5199 sayılı Hayvanları Koruma Kanunu’na ilişkin değişiklik yapılacağına dair tartışmalar gündemde. Bu değişiklikler arasında, sahipsiz köpeklerin barınaklara alınması ve belirli bir süre içerisinde sahiplendirilmedikleri takdirde öldürülmelerine dair düzenlemeler olduğu iddia ediliyor. SemtPati Vakfı Yönetim Kurulu Başkanı İpek Kıraç, “Köpeklerin öldürülmesi hem bilimsel olarak etkin olmadığı kanıtlanmış bir yöntem, hem de insanlık dışı bir uygulamadır. Halihazırdaki kanunun etkili bir şekilde uygulanması durumunda sahipsiz köpek nüfusu vicdani ve kalıcı bir şekilde kontrol altına alınabilir” dedi.
İpek Kıraç; “Bugüne kadar kanuni yükümlülüklerini yerine getirmemiş, geçici bakımevleri kurarak köpekleri kısırlaştırmamış yüzlerce belediye varken, bu kanun sonrasında belediyelerden köpekleri öldürmek amacıyla tesisler kurulması mı bekleniyor? Bu öneri devletin kaynaklarının bu zalimane amaç için ziyan edilmesi anlamına geliyor. Henüz vakit yakınken bu korkunç plandan vazgeçilmeli ve köpekleri öldürecek yerler değil, onları tedavi edecek, kısırlaştıracak ve aşılayacak yerler inşaa edilmeli. Bu kaynaklar, sokaktaki köpek nüfusunun artışına neden olan kök nedenlerin çözümüne aktarılmalı” dedi.
Toplu Öldürmenin Etkisizliği
Kanun değişikliği gerçekleştiği takdirde, ölüm sırasına giren ilk köpeklerin yakalanmaları kolay olduğu için kısırlaştırılmış, aşılanmış ve toplum sağlığı için risk teşkil etmeyen köpekler olacağını vurgulayan Kıraç, “Rehabilite edilmiş köpek nüfusunun önemli bir kısmı sokaklardan bu şekilde ortadan kaldırıldığında, geriye kalan köpekler kaynaklarda daha az rekabetle karşılaşacak ve bu da daha yüksek doğum oranlarına ve nüfusta daha hızlı bir artışa yol açacaktır. Yani kök nedenlere çare üretilmediği sürece, sokaklarda ölüm sırasını bekleyen binlerce köpek olmaya devam edecek. Şikayetlerde hiçbir azalma yaşanmayacak.
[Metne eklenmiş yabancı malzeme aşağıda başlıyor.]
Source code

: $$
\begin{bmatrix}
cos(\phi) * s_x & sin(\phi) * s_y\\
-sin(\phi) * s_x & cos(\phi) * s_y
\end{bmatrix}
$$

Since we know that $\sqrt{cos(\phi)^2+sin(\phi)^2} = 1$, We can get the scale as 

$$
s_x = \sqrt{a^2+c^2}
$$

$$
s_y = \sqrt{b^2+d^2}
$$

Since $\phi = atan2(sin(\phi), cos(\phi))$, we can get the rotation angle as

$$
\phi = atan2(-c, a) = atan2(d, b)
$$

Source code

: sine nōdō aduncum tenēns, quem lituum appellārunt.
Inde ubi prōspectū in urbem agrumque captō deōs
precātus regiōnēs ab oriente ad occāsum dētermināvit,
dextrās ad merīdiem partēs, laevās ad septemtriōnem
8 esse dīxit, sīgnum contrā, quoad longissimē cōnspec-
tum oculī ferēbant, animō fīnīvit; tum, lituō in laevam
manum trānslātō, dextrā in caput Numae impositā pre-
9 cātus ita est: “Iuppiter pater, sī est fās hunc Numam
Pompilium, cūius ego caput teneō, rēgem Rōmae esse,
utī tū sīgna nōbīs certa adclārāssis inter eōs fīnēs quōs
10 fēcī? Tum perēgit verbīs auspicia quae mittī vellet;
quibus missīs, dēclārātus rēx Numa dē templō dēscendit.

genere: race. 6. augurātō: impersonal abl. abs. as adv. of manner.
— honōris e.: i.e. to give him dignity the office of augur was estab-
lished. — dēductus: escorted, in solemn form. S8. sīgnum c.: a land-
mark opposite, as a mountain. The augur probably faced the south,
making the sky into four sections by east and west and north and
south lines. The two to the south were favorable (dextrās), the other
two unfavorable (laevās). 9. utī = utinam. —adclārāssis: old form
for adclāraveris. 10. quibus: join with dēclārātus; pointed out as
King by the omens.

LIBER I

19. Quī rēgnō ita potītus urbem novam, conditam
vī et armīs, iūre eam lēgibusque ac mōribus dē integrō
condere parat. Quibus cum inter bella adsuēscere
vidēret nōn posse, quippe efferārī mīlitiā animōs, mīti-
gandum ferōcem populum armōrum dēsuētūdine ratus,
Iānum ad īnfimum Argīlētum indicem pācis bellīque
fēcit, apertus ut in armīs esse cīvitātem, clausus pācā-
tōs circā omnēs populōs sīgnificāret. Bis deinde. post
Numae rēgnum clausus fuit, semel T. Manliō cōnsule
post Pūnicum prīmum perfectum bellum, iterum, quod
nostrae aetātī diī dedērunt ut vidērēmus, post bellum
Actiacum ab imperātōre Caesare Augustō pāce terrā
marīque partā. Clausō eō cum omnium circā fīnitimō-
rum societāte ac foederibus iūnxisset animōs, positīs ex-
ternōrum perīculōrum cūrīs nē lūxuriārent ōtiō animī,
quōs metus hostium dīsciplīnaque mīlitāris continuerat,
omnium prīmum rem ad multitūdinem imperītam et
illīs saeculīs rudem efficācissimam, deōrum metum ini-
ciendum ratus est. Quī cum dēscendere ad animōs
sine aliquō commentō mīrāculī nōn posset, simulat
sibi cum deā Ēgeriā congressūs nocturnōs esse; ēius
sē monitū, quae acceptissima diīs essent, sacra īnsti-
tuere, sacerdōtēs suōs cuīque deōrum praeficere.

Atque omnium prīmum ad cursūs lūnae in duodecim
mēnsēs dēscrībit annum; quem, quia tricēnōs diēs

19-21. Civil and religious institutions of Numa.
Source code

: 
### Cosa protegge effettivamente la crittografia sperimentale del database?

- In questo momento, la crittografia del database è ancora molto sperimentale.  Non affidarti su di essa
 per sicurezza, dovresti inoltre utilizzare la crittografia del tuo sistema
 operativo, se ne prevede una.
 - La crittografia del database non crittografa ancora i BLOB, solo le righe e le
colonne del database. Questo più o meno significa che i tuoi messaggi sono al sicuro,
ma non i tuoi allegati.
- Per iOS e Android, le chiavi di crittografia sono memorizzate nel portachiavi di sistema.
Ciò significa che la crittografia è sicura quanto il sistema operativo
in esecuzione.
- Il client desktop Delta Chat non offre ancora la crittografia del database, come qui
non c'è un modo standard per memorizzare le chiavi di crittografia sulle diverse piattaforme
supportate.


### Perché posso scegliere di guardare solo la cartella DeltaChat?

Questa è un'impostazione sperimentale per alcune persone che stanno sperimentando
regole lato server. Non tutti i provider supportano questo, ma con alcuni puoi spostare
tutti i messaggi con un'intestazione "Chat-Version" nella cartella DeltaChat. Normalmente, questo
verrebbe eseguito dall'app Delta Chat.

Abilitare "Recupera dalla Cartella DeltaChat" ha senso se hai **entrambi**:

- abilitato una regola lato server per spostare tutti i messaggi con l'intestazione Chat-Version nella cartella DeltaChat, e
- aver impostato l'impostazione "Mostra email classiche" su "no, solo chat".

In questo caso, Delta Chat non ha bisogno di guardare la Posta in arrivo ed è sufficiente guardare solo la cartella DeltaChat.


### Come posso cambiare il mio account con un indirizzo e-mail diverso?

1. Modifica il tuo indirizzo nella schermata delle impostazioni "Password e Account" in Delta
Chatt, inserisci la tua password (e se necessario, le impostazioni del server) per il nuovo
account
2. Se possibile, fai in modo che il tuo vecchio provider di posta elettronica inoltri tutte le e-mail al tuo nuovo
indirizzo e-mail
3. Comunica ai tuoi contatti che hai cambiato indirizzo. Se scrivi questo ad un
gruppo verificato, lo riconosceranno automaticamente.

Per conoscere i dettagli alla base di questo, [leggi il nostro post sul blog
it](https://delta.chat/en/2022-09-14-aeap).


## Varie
Bu ‘vakum etkisi’, toplu öldürmeyi nafile bir uygulama haline getirmektedir,” dedi.
Kıraç; böylesine toplu bir katliamın etik sonuçlarının çok ağır olduğunu belirtti. “Köpekler, acı ve ıstırabı deneyimleyebilen duyarlı varlıklardır. Köpeklerin öldürülmesiyle sonuçlanacak bir kanun, insanlar olarak bizden daha savunmasız olan bu canlılara ilişkin ahlaki sorumluluklarımızı kötüye kullandığımız anlamına gelecektir.” dedi.
Yakala, Kısırlaştır, Aşıla, Sahiplendir veya Alındığı Yere Geri Bırak
SemtPati Vakfı, köpeklerin yakalanıp kısırlaştırılması, aşılanması ve ardından sahiplendirilmesi veya alındığı yere geri bırakılmasının en etkili ve insancıl çözüm olduğunu savunmaktadır. “Bu model, nüfus artışını etkili bir şekilde azaltır ve halk sağlığı sonuçlarını iyileştirir. Kısırlaştırılmış ve aşılanmış bir köpek popülasyonu, halk sağlığı açısından birçok riski bertaraf eder,” diyen Kıraç, bu yöntemin insani muamele ilkeleriyle uyumlu olduğunu vurguladı.
Sokakta yaşayan köpek nüfusunun yüksekliğinin, etkili kısırlaştırma programlarının eksikliği, sahipleri tarafından terk edilen köpek sayısı ve sorumlu hayvan sahipliği konusunda yetersiz eğitim gibi temel nedenlere dayandığını belirten Kıraç, “Sorunu çözmek; etkin kısırlaştırma ve aşılama, köpek üretiminin yasaklanması, sorumlu hayvan sahipliği ve hayvan refahını teşvik etmek için eğitim programlarını içeren çok yönlü bir yaklaşım gerektirir,” dedi. Kıraç; “SemtPati Vakfı olarak, köpeklerin öldürülmesinin sorunun kaynağına dair hiçbir çözüm üretmediğini ve etkisiz olduğunu bir kez daha vurguluyor ve bu yanlıştan bir an önce dönülmesini bekliyoruz.” diyerek sözlerini bitirdi.